Re: 【進撃の巨人 ペトラ・ラル】貴方に心臓を捧げます。 ( No.46 )
日時: 2015/06/13 23:42
名前: 諸星銀佳 (ID: .xQ.zB/T)


——ただ、知りたかったのかもな。死ぬだけの価値が本当にここにあるのかどうか…

 エルドはそんなことを思っていた。
 彼の父、カミル・ジンは調査兵団の部隊長を務めていた。腕は立つし、回転も速い。訓練は厳しいと評判だったが、普段はとても優しい人だった。部下からも慕われ、よく家に帰省するときには部下を引き連れて朝までどんちゃん騒ぎをしていた。
 そんな父を、エルドは尊敬していた。
 だがある日。ボロボロになった部下たちが涙ながらに父の戦死を告げに来た。土下座をして、ごめんなさいと叫びながら。父の遺体は右の手だけだった。手の甲の傷、手のひらのマメ、短く切りそろえられた爪…確かに父のそれであった。
 彼は信じたくなかった。またいつものように帰ってくるのではないかと。そしてこうも思った。
 父が心臓を捧げていた調査兵団に何の価値があるのか。ずっと考えていた。
 それが今、分かったような気がした。巨人を絶滅させたい、憧れてた…そんな大層な動機じゃなかったかもしれない。

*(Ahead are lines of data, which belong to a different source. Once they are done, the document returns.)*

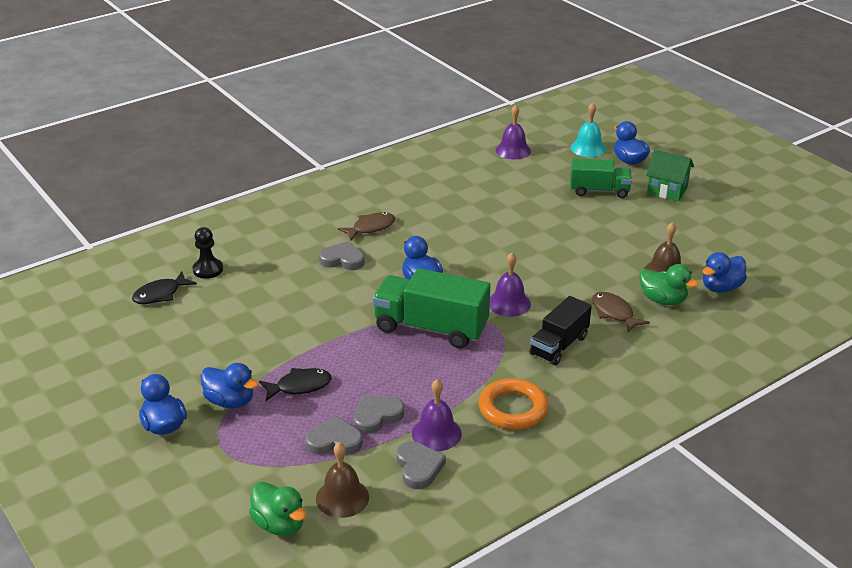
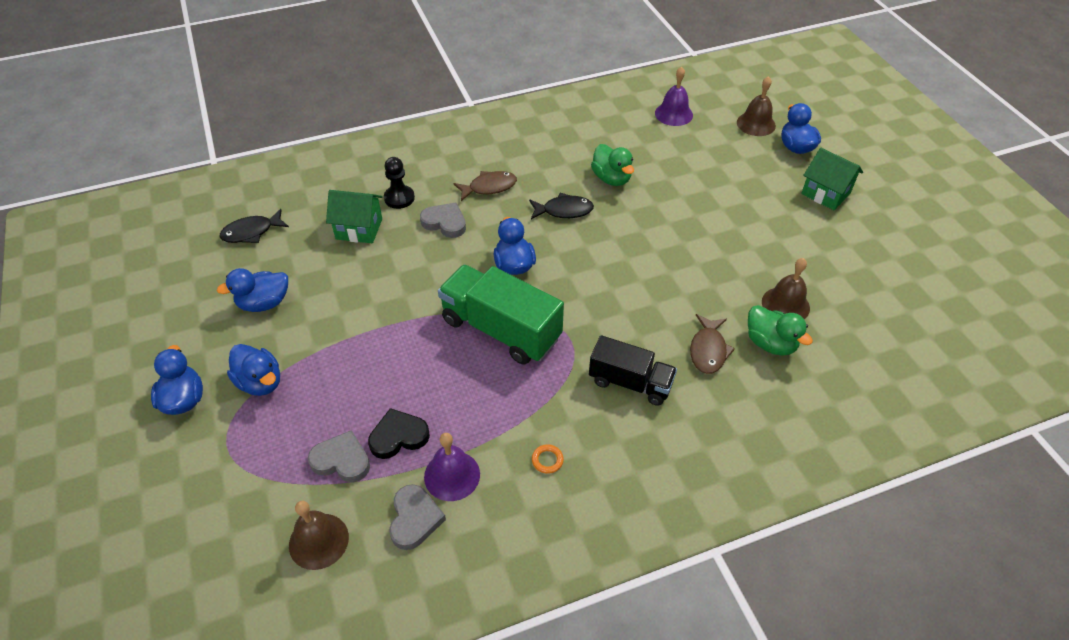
camera: 15 degrees right, 15 degrees up
(208, 269) = (309, 210): black pawn -> black pawn (399, 198)
(264, 276) = (359, 229): none -> green house
(279, 524) = (240, 561): green duck -> green duck (611, 178)
(299, 386) = (336, 378): black fish -> black fish (564, 210)
(376, 416) = (398, 436): grey heart -> black heart
(509, 303) = (596, 313): purple bell -> none
(513, 409) = (547, 460): orange ring -> orange ring, size x0.41
(559, 345) = (630, 382): black truck -> black truck turned 120 degrees counterclockwise
(588, 148) = (756, 124): turquoise bell -> brown bell
(599, 191) = (748, 181): green truck -> none
(614, 313) = (708, 350): brown fish -> brown fish turned 150 degrees counterclockwise
(721, 288) = (844, 339): blue duck -> blue duck (264, 303)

——それでも、こいつらを護りたい。この人——兵士長——と戦いたい!

 リヴァイが一人で二体の巨人を森の奥へと導く。そして、ペトラとオルオが待ち構えているのを確認すると、リヴァイは巨人の上を通るように方向転換。視界から消えたリヴァイを諦め、目の前の二人を獲物と定めたようだ。二体の巨人はその怪力で次々に巨木が倒れていく。
『え、わざとやるんですか?』
『あぁ…そうすることで信煙弾を使わなくとも、エルヴィンたちに位置情報を送ることが出来る。それに——』
 巨人が目と鼻の先まで近づいたとき、ペトラとオルオが顔を見合わせ互いに頷く。そして一気に二手に分かれた。巨人はそれぞれ一体が一人に狙いを絞って追っていく。
——ここまでは狙い通り。あとはガスが切れないのを祈るのみ…!
 紙一重で攻撃をかわし、前へ進んでいくペトラ。
『少し進むと開けた場所に出る。そこで元来た道を戻れ』
『え!?それじゃあ巨人と鉢合わせ…』
『んな訳ねぇだろ。その場所で二人が合流した場所を真っ直ぐもと来た道を戻れ』
 つまりこういうことだ。
 二人は巨人を緩やかな弧を描くように誘導する。そして、目的地まで来たら二人でその弧の内側を通るように飛ぶ。すると歪な『中』のような流れで巨人を誘導するのだ。
 するとどうだろう。二人がリヴァイとエルドの場所まで戻ってきたときには、周りは巨人自らが倒した巨木で身動きが取れなくなるのだ。まさに袋の鼠。巨人二体が動けるスペースが僅かなのに対し、先遣隊は倒れた巨木を使ってトリッキーな動きが可能になる。一気に形勢逆転である。
 動けないことを悟った巨人たちは闇雲に腕を振り回す——が、互いの拳が互いにあたり、自滅へと追い込む。勢いよく二体が倒れるとペトラとオルオが足の腱・付け根・腕を刻んでく。
「今です!」
 ペトラが叫ぶと。日の光を遮るように黒い影がものすごい速さで振ってくる。そして、それが人の形になった時、二体の巨人は大声を発しながら力尽きた。リヴァイとエルドが仕留めることに成功したのだ。
 あたりには蒸気が立ち込める。互いの顔がやっと確認できるくらいに。その顔は喜びでも憎しみでもない、複雑な表情だったが、僅かに達成感を感じられるものだった。